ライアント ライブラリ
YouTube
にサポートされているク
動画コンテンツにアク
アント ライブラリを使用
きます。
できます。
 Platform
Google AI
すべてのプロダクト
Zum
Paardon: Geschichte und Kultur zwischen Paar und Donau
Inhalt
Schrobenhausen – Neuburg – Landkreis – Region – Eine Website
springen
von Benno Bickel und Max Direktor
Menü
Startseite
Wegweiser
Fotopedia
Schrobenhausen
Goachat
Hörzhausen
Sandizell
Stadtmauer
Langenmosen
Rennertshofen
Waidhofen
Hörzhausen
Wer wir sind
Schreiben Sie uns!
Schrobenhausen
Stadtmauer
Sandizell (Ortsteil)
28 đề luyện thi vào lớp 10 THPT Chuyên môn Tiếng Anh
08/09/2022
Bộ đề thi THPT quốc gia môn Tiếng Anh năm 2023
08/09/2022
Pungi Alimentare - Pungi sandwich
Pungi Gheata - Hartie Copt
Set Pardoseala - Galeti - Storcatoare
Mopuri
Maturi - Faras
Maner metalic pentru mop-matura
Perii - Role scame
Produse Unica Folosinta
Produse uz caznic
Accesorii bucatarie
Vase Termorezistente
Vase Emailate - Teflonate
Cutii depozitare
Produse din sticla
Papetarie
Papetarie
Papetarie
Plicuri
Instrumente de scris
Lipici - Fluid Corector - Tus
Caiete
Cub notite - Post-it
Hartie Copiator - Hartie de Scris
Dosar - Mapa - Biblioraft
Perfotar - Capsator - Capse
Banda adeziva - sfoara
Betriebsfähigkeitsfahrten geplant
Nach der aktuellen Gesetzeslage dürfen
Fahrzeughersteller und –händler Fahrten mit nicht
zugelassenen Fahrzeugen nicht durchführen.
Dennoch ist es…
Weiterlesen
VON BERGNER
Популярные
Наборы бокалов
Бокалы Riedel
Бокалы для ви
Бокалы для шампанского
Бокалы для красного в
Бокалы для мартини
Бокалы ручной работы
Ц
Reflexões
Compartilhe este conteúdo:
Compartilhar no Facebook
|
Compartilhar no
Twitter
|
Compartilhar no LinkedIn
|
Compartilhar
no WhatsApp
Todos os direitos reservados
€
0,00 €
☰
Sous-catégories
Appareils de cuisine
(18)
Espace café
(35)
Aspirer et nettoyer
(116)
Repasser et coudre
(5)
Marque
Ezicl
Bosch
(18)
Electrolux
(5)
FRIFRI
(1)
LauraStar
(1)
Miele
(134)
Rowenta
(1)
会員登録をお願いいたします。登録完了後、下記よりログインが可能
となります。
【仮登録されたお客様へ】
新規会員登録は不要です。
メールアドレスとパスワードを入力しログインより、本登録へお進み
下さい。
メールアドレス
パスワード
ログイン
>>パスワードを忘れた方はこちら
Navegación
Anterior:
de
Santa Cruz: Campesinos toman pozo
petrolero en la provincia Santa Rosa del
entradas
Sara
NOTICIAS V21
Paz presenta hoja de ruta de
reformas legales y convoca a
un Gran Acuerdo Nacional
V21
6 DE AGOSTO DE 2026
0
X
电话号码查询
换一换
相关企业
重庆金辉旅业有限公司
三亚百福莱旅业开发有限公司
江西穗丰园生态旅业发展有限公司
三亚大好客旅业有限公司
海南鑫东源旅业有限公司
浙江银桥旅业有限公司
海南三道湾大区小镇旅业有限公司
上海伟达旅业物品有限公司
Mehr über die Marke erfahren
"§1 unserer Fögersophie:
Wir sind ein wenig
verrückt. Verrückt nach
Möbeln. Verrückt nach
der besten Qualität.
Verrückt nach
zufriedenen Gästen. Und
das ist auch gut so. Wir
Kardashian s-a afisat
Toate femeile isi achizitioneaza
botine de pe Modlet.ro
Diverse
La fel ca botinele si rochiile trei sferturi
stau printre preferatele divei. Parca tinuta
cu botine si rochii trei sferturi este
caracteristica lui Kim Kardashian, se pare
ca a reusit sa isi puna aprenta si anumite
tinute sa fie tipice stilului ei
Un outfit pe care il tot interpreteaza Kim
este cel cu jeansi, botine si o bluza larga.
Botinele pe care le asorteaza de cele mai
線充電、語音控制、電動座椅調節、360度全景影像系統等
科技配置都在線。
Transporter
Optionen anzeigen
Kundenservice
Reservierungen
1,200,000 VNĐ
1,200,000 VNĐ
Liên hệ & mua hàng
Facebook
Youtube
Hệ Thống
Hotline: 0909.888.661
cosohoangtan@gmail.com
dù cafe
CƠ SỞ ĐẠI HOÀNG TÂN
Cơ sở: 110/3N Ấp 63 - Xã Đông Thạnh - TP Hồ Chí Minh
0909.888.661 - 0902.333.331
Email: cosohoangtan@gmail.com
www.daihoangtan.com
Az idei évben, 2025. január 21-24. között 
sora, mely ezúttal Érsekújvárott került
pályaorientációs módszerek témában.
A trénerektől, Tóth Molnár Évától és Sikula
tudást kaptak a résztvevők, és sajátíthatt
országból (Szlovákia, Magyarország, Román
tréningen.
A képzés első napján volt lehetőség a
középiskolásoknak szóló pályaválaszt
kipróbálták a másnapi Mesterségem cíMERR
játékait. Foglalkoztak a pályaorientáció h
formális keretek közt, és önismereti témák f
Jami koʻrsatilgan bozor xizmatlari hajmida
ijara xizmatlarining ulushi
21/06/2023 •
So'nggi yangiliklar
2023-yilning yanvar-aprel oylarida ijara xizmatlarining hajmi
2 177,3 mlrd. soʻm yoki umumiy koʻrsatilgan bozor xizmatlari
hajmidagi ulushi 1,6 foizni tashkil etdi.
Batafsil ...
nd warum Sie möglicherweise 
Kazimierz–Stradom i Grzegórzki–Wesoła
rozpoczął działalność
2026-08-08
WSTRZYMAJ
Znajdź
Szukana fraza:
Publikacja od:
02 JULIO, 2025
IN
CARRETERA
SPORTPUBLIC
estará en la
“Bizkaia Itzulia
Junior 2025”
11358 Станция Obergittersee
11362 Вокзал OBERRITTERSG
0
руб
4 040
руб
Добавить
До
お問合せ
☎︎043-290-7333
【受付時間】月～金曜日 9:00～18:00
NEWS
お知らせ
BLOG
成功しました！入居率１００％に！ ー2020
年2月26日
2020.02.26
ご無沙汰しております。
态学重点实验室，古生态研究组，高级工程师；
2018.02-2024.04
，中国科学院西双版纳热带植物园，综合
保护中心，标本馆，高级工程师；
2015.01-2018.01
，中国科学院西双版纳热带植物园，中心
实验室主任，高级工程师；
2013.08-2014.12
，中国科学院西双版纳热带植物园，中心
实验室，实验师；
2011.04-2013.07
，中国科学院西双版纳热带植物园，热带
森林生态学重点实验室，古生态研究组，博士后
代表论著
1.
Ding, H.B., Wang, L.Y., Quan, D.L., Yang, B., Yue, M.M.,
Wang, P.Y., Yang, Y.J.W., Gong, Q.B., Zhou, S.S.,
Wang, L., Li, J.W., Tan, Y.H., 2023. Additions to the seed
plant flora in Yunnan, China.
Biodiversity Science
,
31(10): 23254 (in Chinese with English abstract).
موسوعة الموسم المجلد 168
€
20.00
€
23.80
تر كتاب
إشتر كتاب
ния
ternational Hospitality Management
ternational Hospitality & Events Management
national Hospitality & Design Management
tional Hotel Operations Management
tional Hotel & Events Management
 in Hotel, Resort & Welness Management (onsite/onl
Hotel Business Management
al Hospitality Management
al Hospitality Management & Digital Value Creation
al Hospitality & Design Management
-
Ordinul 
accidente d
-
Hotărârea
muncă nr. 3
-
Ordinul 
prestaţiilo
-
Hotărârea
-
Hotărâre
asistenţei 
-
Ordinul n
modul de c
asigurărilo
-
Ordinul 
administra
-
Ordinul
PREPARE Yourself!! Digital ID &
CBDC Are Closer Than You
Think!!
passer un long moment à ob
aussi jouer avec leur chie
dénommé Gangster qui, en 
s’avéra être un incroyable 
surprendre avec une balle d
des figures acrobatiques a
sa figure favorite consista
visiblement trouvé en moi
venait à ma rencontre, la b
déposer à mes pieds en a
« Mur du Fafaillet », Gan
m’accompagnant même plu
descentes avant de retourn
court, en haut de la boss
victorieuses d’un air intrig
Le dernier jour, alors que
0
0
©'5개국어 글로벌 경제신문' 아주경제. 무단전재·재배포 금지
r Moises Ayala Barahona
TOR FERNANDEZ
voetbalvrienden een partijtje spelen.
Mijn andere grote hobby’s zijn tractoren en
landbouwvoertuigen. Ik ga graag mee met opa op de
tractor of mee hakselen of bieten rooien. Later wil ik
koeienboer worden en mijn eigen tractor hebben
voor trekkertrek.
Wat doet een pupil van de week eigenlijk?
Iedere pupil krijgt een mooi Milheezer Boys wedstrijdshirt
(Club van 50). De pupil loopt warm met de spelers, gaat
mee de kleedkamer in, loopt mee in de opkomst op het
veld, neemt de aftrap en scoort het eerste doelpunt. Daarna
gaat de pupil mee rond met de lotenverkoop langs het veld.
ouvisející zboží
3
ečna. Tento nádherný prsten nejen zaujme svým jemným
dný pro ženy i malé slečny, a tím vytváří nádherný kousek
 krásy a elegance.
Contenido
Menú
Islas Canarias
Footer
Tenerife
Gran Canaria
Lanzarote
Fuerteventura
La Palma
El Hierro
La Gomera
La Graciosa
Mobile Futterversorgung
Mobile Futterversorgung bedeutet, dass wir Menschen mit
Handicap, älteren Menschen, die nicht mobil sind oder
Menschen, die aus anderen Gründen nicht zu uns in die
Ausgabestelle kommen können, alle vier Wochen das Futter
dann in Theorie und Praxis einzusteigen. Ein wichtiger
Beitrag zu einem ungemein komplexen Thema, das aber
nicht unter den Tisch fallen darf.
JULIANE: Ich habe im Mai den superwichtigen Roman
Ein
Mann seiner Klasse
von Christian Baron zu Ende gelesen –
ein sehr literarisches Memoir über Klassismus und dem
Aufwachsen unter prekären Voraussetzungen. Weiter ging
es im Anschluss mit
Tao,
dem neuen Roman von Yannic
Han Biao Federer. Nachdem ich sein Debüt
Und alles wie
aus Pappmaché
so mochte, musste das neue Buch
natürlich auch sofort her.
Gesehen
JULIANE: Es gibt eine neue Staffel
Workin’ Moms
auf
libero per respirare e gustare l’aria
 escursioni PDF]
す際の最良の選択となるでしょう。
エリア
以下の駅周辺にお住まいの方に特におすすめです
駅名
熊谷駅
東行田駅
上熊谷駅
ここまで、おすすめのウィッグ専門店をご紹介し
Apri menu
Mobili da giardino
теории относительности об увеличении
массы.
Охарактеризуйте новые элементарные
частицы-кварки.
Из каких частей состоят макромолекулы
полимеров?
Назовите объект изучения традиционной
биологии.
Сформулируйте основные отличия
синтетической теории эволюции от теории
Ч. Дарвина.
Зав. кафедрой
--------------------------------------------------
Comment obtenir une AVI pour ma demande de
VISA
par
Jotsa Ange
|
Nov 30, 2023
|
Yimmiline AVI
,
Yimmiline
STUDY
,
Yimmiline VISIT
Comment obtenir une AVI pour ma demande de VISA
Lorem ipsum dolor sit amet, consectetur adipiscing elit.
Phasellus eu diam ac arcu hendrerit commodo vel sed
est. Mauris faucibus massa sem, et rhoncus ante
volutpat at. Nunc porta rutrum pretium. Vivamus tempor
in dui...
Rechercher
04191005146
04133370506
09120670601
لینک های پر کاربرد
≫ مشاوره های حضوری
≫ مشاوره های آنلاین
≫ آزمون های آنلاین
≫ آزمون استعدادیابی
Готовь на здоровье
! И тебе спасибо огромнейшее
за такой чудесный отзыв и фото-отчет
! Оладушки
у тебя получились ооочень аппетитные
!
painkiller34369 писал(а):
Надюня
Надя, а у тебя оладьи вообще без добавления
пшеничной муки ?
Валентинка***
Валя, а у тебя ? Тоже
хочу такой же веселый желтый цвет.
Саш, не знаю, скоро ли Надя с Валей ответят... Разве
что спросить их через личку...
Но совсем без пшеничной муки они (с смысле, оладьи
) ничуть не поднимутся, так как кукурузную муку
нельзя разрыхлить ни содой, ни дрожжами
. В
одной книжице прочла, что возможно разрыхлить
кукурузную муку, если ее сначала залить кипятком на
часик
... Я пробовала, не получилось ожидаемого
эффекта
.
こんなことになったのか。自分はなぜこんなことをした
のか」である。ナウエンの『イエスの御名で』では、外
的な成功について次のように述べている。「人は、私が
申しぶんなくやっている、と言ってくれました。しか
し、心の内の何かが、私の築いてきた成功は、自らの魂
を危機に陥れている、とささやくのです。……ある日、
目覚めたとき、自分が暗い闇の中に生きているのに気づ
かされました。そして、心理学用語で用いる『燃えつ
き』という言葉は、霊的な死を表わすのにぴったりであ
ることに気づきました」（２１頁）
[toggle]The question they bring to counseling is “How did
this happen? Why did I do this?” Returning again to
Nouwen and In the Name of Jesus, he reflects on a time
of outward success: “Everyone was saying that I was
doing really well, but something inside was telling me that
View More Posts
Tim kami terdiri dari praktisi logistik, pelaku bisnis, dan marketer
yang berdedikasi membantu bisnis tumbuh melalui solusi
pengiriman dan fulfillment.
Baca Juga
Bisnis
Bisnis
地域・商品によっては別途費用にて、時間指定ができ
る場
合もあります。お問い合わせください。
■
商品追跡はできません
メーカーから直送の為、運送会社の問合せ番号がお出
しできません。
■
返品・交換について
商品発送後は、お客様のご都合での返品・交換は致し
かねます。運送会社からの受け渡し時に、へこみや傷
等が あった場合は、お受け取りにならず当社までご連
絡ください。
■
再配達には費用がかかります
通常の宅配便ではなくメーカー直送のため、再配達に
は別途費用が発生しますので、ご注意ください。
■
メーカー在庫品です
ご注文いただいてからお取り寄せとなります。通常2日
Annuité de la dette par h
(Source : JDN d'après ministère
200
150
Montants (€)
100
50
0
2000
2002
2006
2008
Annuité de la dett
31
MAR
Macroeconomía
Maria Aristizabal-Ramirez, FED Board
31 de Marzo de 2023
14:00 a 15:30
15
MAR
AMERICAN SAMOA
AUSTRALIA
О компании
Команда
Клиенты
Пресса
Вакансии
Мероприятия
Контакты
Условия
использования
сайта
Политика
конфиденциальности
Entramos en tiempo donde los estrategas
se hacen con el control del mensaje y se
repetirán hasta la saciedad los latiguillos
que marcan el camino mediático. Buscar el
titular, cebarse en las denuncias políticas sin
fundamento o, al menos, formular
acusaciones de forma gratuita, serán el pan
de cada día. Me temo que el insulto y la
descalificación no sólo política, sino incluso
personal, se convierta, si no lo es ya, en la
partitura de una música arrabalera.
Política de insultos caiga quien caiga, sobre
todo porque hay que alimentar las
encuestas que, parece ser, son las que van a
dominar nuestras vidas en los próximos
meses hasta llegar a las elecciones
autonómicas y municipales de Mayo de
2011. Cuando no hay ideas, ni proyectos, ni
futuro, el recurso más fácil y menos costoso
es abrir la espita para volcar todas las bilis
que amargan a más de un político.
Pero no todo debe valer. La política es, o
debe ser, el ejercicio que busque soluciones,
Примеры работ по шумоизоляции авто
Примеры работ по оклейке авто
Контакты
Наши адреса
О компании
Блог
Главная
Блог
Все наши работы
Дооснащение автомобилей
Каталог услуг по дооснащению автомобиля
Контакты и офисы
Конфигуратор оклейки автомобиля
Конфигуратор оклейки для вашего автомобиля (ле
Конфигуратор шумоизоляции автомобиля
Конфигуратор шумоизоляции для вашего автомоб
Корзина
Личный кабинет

================================

- _Task description_:
Revise the items from the very beginning through the line containing "Hartie Copiator - Hartie de Scris", changing "Papetarie" to "Birotica" and keeping everything else unchanged.

- _Response to this exercise_:
ライアント ライブラリ
YouTube
にサポートされているク
動画コンテンツにアク
アント ライブラリを使用
きます。
できます。
 Platform
Google AI
すべてのプロダクト
Zum
Paardon: Geschichte und Kultur zwischen Paar und Donau
Inhalt
Schrobenhausen – Neuburg – Landkreis – Region – Eine Website
springen
von Benno Bickel und Max Direktor
Menü
Startseite
Wegweiser
Fotopedia
Schrobenhausen
Goachat
Hörzhausen
Sandizell
Stadtmauer
Langenmosen
Rennertshofen
Waidhofen
Hörzhausen
Wer wir sind
Schreiben Sie uns!
Schrobenhausen
Stadtmauer
Sandizell (Ortsteil)
28 đề luyện thi vào lớp 10 THPT Chuyên môn Tiếng Anh
08/09/2022
Bộ đề thi THPT quốc gia môn Tiếng Anh năm 2023
08/09/2022
Pungi Alimentare - Pungi sandwich
Pungi Gheata - Hartie Copt
Set Pardoseala - Galeti - Storcatoare
Mopuri
Maturi - Faras
Maner metalic pentru mop-matura
Perii - Role scame
Produse Unica Folosinta
Produse uz caznic
Accesorii bucatarie
Vase Termorezistente
Vase Emailate - Teflonate
Cutii depozitare
Produse din sticla
Birotica
Birotica
Birotica
Plicuri
Instrumente de scris
Lipici - Fluid Corector - Tus
Caiete
Cub notite - Post-it
Hartie Copiator - Hartie de Scris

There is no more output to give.